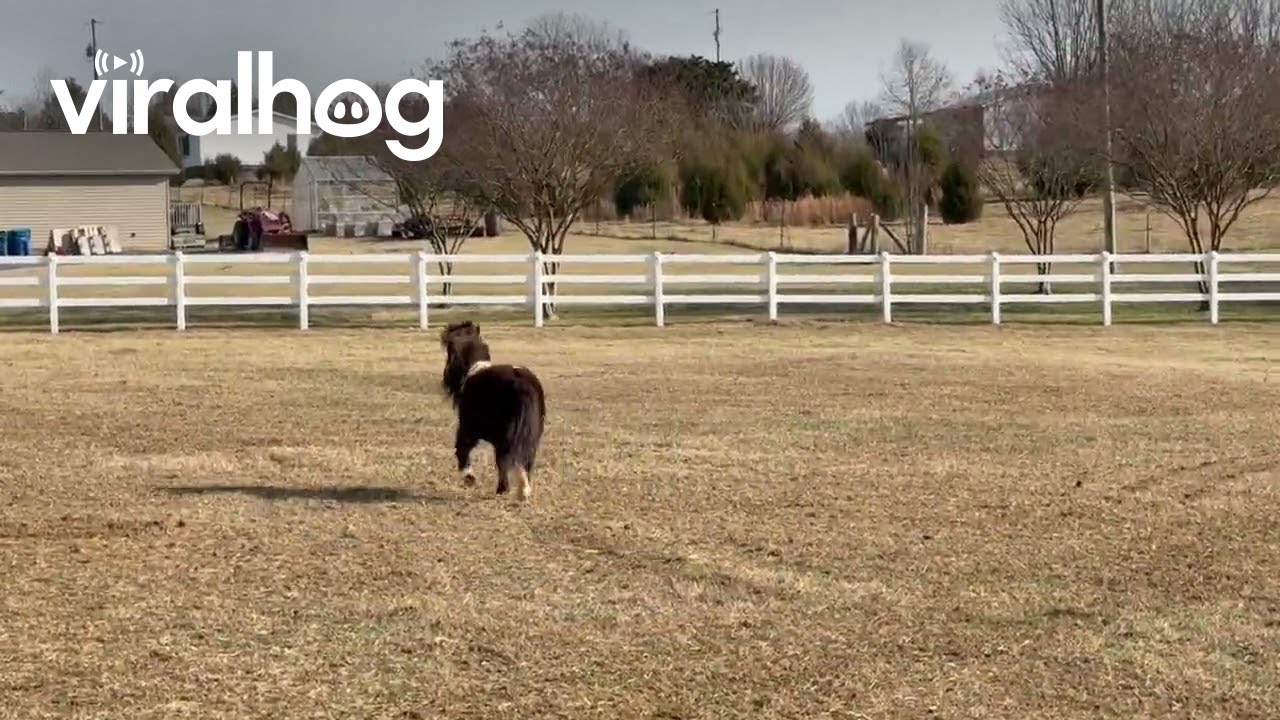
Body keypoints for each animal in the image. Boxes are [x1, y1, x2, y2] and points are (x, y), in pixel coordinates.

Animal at [439, 321, 546, 501]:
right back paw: (523, 490)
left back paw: (509, 489)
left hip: (506, 435)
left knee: (506, 460)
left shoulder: (467, 428)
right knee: (525, 460)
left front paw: (469, 477)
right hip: (530, 436)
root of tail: (524, 386)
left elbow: (462, 449)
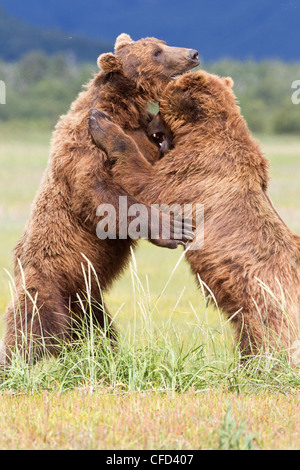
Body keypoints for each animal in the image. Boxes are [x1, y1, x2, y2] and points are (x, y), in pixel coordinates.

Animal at [1, 35, 202, 364]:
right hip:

----

Extract the full listing exactly, with the pictures left out.

PROBLEM SOLUTION >>
Body keypoints for each animal in the image. Boxes are [x1, y1, x2, y2] and points are (x, y), in pixel coordinates.

Animal at [439, 321, 546, 501]:
right back paw: (523, 490)
left back paw: (509, 489)
left hip: (506, 435)
left knee: (506, 460)
left shoulder: (467, 428)
right knee: (525, 460)
left front paw: (469, 477)
right hip: (530, 436)
root of tail: (524, 386)
left elbow: (462, 449)
Body keypoints for each animal in the image. Boxes are [x1, y1, x2, y2] and points are (x, y), in pixel coordinates.

Animal at [1, 35, 202, 364]:
right hip:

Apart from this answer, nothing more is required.